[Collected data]

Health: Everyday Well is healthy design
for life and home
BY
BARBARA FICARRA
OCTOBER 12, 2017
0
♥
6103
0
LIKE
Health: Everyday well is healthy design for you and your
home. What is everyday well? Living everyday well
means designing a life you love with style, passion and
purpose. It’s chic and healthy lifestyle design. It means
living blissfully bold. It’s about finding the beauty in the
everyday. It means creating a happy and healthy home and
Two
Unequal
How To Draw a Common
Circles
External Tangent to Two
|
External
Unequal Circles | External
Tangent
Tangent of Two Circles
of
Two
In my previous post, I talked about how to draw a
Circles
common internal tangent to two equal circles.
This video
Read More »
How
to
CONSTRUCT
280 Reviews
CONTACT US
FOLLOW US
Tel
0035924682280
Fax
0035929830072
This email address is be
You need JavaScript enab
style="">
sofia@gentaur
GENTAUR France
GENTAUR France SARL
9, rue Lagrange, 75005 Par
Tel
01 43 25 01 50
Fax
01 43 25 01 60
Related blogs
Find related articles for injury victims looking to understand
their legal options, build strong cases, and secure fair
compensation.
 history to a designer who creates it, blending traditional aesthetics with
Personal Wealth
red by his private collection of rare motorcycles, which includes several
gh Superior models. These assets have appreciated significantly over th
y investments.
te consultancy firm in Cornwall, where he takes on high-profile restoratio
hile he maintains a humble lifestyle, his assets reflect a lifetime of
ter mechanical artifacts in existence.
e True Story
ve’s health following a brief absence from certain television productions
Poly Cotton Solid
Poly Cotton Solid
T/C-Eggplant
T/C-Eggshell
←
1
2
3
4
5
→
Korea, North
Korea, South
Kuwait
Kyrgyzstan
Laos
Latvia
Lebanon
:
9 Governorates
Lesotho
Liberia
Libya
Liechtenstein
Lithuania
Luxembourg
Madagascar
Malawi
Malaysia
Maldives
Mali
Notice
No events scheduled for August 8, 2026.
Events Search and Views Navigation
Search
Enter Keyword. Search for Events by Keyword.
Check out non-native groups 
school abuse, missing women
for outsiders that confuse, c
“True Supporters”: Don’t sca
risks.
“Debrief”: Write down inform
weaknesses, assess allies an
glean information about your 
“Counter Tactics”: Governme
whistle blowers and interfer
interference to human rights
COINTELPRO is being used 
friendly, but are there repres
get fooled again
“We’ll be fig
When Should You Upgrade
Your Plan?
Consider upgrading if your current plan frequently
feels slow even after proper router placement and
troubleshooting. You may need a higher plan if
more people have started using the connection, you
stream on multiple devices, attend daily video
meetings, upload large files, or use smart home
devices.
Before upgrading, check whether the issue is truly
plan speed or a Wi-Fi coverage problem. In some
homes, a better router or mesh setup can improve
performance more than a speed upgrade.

■ **WHAT IS REQUIRED**
Repeat every line of the listing above, keeping each one unchanged.

■ **YOUR RESPONSE**
Health: Everyday Well is healthy design
for life and home
BY
BARBARA FICARRA
OCTOBER 12, 2017
0
♥
6103
0
LIKE
Health: Everyday well is healthy design for you and your
home. What is everyday well? Living everyday well
means designing a life you love with style, passion and
purpose. It’s chic and healthy lifestyle design. It means
living blissfully bold. It’s about finding the beauty in the
everyday. It means creating a happy and healthy home and
Two
Unequal
How To Draw a Common
Circles
External Tangent to Two
|
External
Unequal Circles | External
Tangent
Tangent of Two Circles
of
Two
In my previous post, I talked about how to draw a
Circles
common internal tangent to two equal circles.
This video
Read More »
How
to
CONSTRUCT
280 Reviews
CONTACT US
FOLLOW US
Tel
0035924682280
Fax
0035929830072
This email address is be
You need JavaScript enab
style="">
sofia@gentaur
GENTAUR France
GENTAUR France SARL
9, rue Lagrange, 75005 Par
Tel
01 43 25 01 50
Fax
01 43 25 01 60
Related blogs
Find related articles for injury victims looking to understand
their legal options, build strong cases, and secure fair
compensation.
 history to a designer who creates it, blending traditional aesthetics with
Personal Wealth
red by his private collection of rare motorcycles, which includes several
gh Superior models. These assets have appreciated significantly over th
y investments.
te consultancy firm in Cornwall, where he takes on high-profile restoratio
hile he maintains a humble lifestyle, his assets reflect a lifetime of
ter mechanical artifacts in existence.
e True Story
ve’s health following a brief absence from certain television productions
Poly Cotton Solid
Poly Cotton Solid
T/C-Eggplant
T/C-Eggshell
←
1
2
3
4
5
→
Korea, North
Korea, South
Kuwait
Kyrgyzstan
Laos
Latvia
Lebanon
:
9 Governorates
Lesotho
Liberia
Libya
Liechtenstein
Lithuania
Luxembourg
Madagascar
Malawi
Malaysia
Maldives
Mali
Notice
No events scheduled for August 8, 2026.
Events Search and Views Navigation
Search
Enter Keyword. Search for Events by Keyword.
Check out non-native groups 
school abuse, missing women
for outsiders that confuse, c
“True Supporters”: Don’t sca
risks.
“Debrief”: Write down inform
weaknesses, assess allies an
glean information about your 
“Counter Tactics”: Governme
whistle blowers and interfer
interference to human rights
COINTELPRO is being used 
friendly, but are there repres
get fooled again
“We’ll be fig
When Should You Upgrade
Your Plan?
Consider upgrading if your current plan frequently
feels slow even after proper router placement and
troubleshooting. You may need a higher plan if
more people have started using the connection, you
stream on multiple devices, attend daily video
meetings, upload large files, or use smart home
devices.
Before upgrading, check whether the issue is truly
plan speed or a Wi-Fi coverage problem. In some
homes, a better router or mesh setup can improve
performance more than a speed upgrade.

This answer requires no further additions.